ABSTRACT

Museums are looked at as places in which physical, cognitive and emotional experiences are to be had; as places that incite change. As such, museums are subject to human patterns of feeling. One of the most fundamental of these is anxiety, an emotional response we traditionally think of the museum existing to mitigate. But anxiety can also be thought of as mediating between desire and desire’s realisation – as an emotion connected to imagination and wonder. Anxiety is something of great value for a ‘radical critique’ of institutions: institutions such as museums, which are irretrievably implicated in the social and political worlds around them. Anxiety is a central part of who they are and what they experience.

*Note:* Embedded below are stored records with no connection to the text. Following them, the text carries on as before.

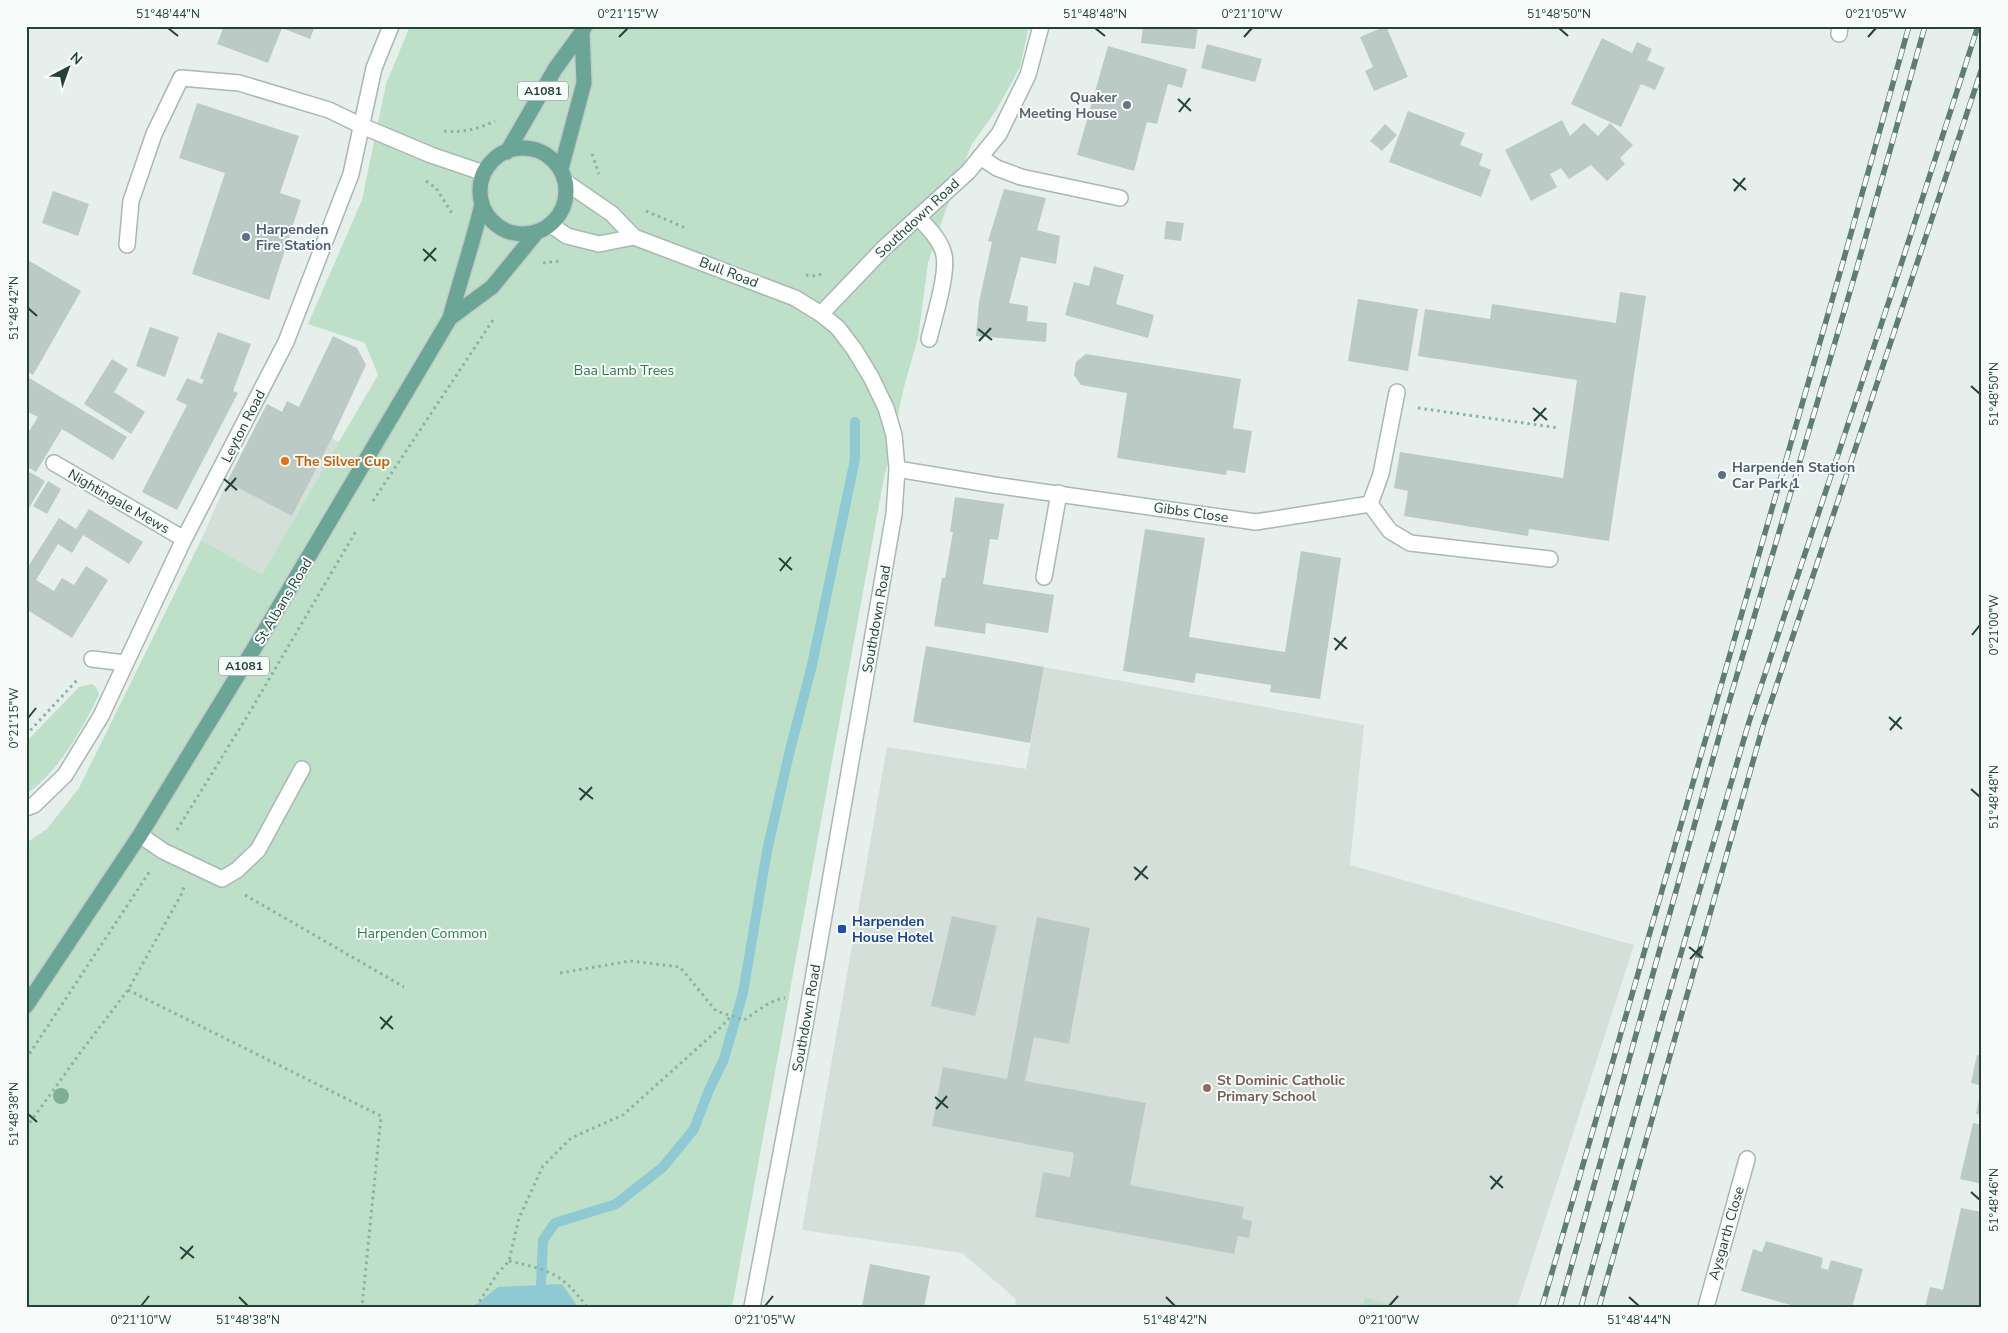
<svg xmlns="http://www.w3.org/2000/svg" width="2008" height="1333" font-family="'Nunito Sans',sans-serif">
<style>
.built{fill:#d4dfda}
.green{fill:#bfe0c8}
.water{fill:#8ec9d4}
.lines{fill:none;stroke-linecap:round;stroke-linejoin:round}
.stream{stroke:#8ec9d4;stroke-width:10}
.building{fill:#bbcac4}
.service-casing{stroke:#a8b8b2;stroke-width:18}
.minor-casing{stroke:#a8b8b2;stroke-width:18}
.tertiary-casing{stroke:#a8b8b2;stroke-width:18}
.primary-casing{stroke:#c2cac8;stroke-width:18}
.path{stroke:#86b3a5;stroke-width:3;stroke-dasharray:2.5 4;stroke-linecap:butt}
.service{stroke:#fff;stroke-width:15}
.minor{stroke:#fff;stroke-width:15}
.tertiary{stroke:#fff;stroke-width:15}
.primary{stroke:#6aa596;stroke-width:15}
.rail-casing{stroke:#5f7d75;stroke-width:5.5}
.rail{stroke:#f7fbf9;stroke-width:4;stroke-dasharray:11;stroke-linecap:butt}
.tree{fill:#80af93}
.ticks{fill:none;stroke:#24423a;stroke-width:2}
.worship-dot{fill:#6b7280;stroke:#f7fbf9;stroke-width:2}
.service-dot{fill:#5c6f8a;stroke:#f7fbf9;stroke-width:2}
.food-dot{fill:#e8710a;stroke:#f7fbf9;stroke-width:2}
.transit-dot{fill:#1a4fb4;stroke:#f7fbf9;stroke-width:2}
.education-dot{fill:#8d6e63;stroke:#f7fbf9;stroke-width:2}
.labels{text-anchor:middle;stroke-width:4;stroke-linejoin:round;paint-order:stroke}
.shield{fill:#f7fbf9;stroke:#637a73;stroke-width:1}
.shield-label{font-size:12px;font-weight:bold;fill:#24423a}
.worship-label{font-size:14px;font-weight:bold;fill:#5b616d;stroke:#f7fbf9;text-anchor:end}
.street-label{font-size:14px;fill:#24423a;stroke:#f7fbf9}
.service-label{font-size:14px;font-weight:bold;fill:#4e5e75;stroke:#f7fbf9;text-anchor:start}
.park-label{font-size:14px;fill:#2d7a4b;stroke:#f7fbf9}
.food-label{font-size:14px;font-weight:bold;fill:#c56008;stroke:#f7fbf9;text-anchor:start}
.transit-label{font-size:14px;font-weight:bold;fill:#164399;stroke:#f7fbf9;text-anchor:start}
.education-label{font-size:14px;font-weight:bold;fill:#785e54;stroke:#f7fbf9;text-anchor:start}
.neatline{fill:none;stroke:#24423a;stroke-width:2}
.ticks-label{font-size:12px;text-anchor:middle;fill:#24423a}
</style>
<rect width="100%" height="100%" fill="#e6efeb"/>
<path class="built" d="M267,404L339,442L262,574L201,540L227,482Z
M1044,667L1364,725L1350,865L1634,945L1517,1307H1015L1016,1299L962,1253L802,1230L887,747L1026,769Z"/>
<path class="green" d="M410,26H1029L1020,67L997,109L972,144L945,212L928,263L918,338L905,383L883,483L732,1307H26V843L47,829L79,788L201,540L262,574L378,375L365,343L308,324L362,200L386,84Z
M92,684L96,687L99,694C84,727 57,774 26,794V742L79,687Z
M1365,1297L1399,1307H1362Z"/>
<path class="water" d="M562,1284L578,1307H473L498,1287Z"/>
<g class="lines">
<path class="stream" d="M541,1285L543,1240L555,1223L616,1204L663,1167L694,1129L709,1090L724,1059L743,993L767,851L789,754L812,665L855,459V422"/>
</g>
<path class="building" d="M224,26H315L310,39L282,28L268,63L217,44Z
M1143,26H1198L1195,49L1141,43Z
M1386,26L1408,77L1374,91L1365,71L1373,67L1360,37Z
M1602,38L1632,53L1637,42L1652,49L1647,60L1665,68L1655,90L1641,84L1621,127L1571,104Z
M1207,44L1262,59L1255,82L1201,68Z
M1108,46L1187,69L1182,88L1168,84L1157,124L1147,122L1134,171L1077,155Z
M197,103L299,136L280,193L301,200L269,300L192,274L225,173L179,158Z
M1408,111L1465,133L1460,145L1483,154L1479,165L1491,170L1481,197L1389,162Z
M1562,120L1570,136L1584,123L1598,136L1610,123L1633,145L1620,158L1625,164L1607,181L1591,165L1569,179L1561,168L1550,174L1557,187L1531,201L1505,150Z
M1385,124L1397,135L1382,151L1370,141Z
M1004,189L1046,198L1037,230L1060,236L1056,264L1021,257L1009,303L1028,306L1027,321L1047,323L1046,342L976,336L979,302L992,242L988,241Z
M53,191L89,204L78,236L42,223Z
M1166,221L1184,223L1181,241L1164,239Z
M26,259L81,291L33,375L26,371Z
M1094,266L1124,275L1116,304L1154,315L1148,338L1065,315L1074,282L1089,286Z
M1620,292L1646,296L1609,541L1529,529L1528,536L1404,516L1408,491L1394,488L1400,452L1563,478L1577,380L1418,356L1425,309L1490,319L1492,304L1616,323Z
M1358,299L1418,309L1408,371L1348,361Z
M150,327L179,337L165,377L136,366Z
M218,332L251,344L233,391L238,393L177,510L142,492L187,405L176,400L187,378L202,384L204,380L200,378Z
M333,336L357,348L366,365L332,438L292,516L227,482L267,404L282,412L287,401L299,407Z
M1086,354L1241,379L1233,428L1252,431L1245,473L1227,470L1226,475L1117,458L1127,393L1081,385L1074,375L1076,362Z
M112,359L128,369L114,392L145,412L131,434L84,404Z
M26,376L127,437L113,460L62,429L36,472L26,466V436L38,417L26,411Z
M26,470L45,481L29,508L26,507Z
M48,481L61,489L47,514L33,506Z
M955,497L1004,504L998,540L990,539L983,584L1054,595L1048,633L986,623L985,634L934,626L942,578H945L953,532H950Z
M89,509L143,542L129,564L83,535L72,553L58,544L36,580L54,591L62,578L74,585L86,566L108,580L72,638L26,609V570L59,518L76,529Z
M1145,529L1205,538L1189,637L1285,652L1301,551L1341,558L1320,699L1270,692L1271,685L1196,673L1194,683L1123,671Z
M926,646L1044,667L1030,743L913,722Z
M952,916L997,926L975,1016L931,1006Z
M1037,917L1090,928L1069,1044L1034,1037L1025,1081L1146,1103L1130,1185L1244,1207L1242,1219L1252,1221L1249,1238L1238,1236L1234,1254L1035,1217L1043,1172L1070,1177L1074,1153L932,1126L943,1067L1007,1079Z
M1977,1055L1982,1056V1086L1971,1083Z
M1981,1091H1982V1115L1976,1114Z
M1973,1123L1982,1125V1184L1960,1179Z
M1961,1208L1982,1212V1300L1980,1307H1925L1930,1287L1943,1290Z
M1766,1241L1823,1258L1821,1268L1828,1270L1831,1260L1863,1269L1852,1307H1798L1741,1291L1753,1249L1762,1252Z
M870,1264L930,1276L924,1307L862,1306Z"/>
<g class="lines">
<g class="service-casing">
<path id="service" d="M980,157L997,168L1021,177L1120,198
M918,217C928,228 941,240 944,255C948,274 934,318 929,339
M127,245L131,201L154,134L181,78L239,83L329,110L362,126
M54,463L184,539
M1370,504L1390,531L1410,543L1550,559
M1044,577L1059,493
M92,659L125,663
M140,835L163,851L222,879L237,870L258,850L302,769"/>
</g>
<g class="minor-casing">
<path id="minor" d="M1839,34L1840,26
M362,126L431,155L484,173
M821,314L885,247L968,172L999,134L1028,75L1041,26
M897,469L994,485L1256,522L1370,504L1381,474L1397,392
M26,808L34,805L65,775L101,716L184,539L286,342L351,174L374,68L391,26
M1706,1307L1747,1159"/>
</g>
<g class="tertiary-casing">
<path id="tertiary" d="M567,183L612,214L634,237L795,298L821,314L838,328L854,349L871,377L886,408L894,435L897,469L894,514L804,1031L752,1307
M551,225L567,236L599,244L634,237"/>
</g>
<g class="primary-casing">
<path id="primary" d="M480 191a43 43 0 1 1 86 0a43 43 0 1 1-86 0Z
M507,152L555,69L582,32L585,26
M561,169L584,83L582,32
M450,318L492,287L537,232
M26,1006L140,835L255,647L450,318C460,280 473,243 482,204"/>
</g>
<path class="path" d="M444,131C463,133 478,129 495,121
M592,154L599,174
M426,181L436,188L453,215
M646,211L688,229
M543,263L559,261
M806,275L816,276L824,273
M1418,408L1559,428
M373,501L495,317
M26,735L79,678
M177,830L248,715L356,531
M245,895L404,987
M560,973L630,961L680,967L716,1011L744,1020C757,1012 771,999 785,998
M128,990L381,1116L362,1307
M26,1059L150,871
M26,1128L80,1053L128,990L181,895L184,887
M509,1261C549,1270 562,1273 587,1307
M476,1307L497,1274L509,1261L519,1218L543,1166L571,1138L623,1115L721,1027L731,1016"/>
<use href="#service" class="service"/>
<use href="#minor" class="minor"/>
<use href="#tertiary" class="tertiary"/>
<use href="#primary" class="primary"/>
<g class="rail-casing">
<path id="rail" d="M1542,1307L1841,269L1909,26
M1560,1307L1724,719L1856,271L1925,26
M1581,1307L1665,1008L1749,722L1898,274L1978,26
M1599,1307L1763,726L1982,68"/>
</g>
<use href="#rail" class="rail"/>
</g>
<circle class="tree" cx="61" cy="1096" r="8"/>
<path class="ticks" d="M168,28L178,36M1095,28L1105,36M1559,28L1568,36M619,37L628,28M1244,37L1252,28M1868,37L1876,28M1178,99L1191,111M1179,112L1190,98M1733,179L1746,190M1734,191L1745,178M423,249L436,261M424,261L436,248M28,308L37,316M978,329L992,340M979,341L991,328M1971,386L1980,394M1533,408L1547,420M1534,421L1546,408M224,479L237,490M225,491L236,478M779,558L792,570M780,571L791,557M1972,635L1980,625M1334,638L1347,649M1335,650L1346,637M1889,717L1902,729M28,718L36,708M1890,730L1901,717M579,788L593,799M1971,789L1980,797M580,800L592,787M1134,867L1148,879M1135,880L1147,866M1689,947L1703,958M1690,959L1702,946M380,1017L393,1029M381,1029L392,1016M935,1097L948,1108M936,1109L947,1096M28,1114L37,1122M1490,1176L1503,1188M1491,1189L1502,1176M1971,1192L1980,1200M180,1247L194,1258M181,1259L193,1246M239,1297L248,1306M1166,1297L1175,1306M1629,1297L1639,1306M141,1306L149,1296M765,1306L773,1296M1389,1306L1398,1296"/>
<circle class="worship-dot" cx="1127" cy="105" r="5"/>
<g class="service-dot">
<circle cx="246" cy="237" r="5"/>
<circle cx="1722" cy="475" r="5"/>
</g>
<circle class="food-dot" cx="285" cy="461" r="5"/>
<rect class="transit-dot" x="837" y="924" width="10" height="10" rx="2.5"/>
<circle class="education-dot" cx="1207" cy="1088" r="5"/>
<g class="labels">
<g class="shield">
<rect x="518" y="81.5" width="50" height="19" rx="4"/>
<rect x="219" y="656.5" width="50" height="19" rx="4"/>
</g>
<g class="shield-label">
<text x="543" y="95">A1081</text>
<text x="244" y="670">A1081</text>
</g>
<g class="worship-label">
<text x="1117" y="102">Quaker<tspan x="1117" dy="16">Meeting House</tspan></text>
</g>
<g class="street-label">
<text transform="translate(917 218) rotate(-43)" y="5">Southdown Road</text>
<text transform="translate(729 272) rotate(21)" y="5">Bull Road</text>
<text transform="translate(243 426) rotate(-63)" y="5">Leyton Road</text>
<text transform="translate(119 501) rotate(30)" y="5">Nightingale Mews</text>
<text transform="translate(1191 512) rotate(8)" y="5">Gibbs Close</text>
<text transform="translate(283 601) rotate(-59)" y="5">St Albans Road</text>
<text transform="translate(876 619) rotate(-80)" y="5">Southdown Road</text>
<text transform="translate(806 1018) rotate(-80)" y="5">Southdown Road</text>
<text transform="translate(1726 1233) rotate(-74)" y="5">Aysgarth Close</text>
</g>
<g class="service-label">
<text x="256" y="234">Harpenden<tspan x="256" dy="16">Fire Station</tspan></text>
<text x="1732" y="472">Harpenden Station<tspan x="1732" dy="16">Car Park 1</tspan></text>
</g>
<g class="park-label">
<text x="624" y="375">Baa Lamb Trees</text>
<text x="422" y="938">Harpenden Common</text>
</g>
<g class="food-label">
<text x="295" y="466">The Silver Cup</text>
</g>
<g class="transit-label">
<text x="852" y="926">Harpenden<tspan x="852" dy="16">House Hotel</tspan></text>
</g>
<g class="education-label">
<text x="1217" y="1085">St Dominic Catholic<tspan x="1217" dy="16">Primary School</tspan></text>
</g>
</g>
<rect width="2008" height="1333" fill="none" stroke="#f7fbf9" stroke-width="55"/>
<g transform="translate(68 68) rotate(41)" stroke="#f7fbf9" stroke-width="4" paint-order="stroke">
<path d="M0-4L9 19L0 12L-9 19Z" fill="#24423a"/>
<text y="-8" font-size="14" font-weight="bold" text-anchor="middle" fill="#24423a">N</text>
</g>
<rect x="28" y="28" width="1952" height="1278" class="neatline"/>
<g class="ticks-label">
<text x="168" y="18">51°48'44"N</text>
<text x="628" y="18">0°21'15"W</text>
<text x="1095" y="18">51°48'48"N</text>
<text x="1252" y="18">0°21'10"W</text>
<text x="1559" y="18">51°48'50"N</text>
<text x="1876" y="18">0°21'05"W</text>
<text transform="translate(14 308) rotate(-90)" y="4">51°48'42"N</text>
<text transform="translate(1994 394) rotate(-90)" y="4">51°48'50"N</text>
<text transform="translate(1994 625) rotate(-90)" y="4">0°21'00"W</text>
<text transform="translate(14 718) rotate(-90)" y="4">0°21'15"W</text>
<text transform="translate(1994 797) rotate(-90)" y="4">51°48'48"N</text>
<text transform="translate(14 1114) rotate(-90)" y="4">51°48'38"N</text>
<text transform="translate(1994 1200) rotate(-90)" y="4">51°48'46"N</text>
<text x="141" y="1324">0°21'10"W</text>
<text x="248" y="1324">51°48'38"N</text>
<text x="765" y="1324">0°21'05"W</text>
<text x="1175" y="1324">51°48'42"N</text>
<text x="1389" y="1324">0°21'00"W</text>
<text x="1639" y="1324">51°48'44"N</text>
</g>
</svg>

Anxiety should also be utilised as a reflective device in museums: for one, because those institutions legitimated by historic and official discourses risk complacency; and two, because all institutions, even those involved in socially engaged practice can themselves fall into a blinkered state of righteous inviolability. ‘Innocence is ignorance’, said Kierkegaard: all museums must, if they are to be true social actors, be constantly anxious, questioning their actions, motives, and ultimate purposes. Using the examples of the Happy Museum Project and the Greenpeace Sinking Cities protest at the British Museum, together with philosophical and psychological understandings of anxiety, this chapter explores how this emotion is both an inherent part of museums and a powerfully productive force for social engagement and radical practice.